* _Your objective_: Across the records that follow, determine how many lines contain "Example" and give only the resulting number.

Content starts

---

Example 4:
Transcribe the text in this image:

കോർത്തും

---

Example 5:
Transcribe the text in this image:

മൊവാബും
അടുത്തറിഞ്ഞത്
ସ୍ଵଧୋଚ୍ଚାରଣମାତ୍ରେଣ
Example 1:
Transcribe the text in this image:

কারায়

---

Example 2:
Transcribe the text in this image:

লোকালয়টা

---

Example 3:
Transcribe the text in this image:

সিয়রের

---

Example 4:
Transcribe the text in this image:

Content ends
Content starts

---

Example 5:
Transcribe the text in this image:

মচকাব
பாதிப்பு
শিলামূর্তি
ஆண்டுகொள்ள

Content ends

* _Solution for this exercise_: 7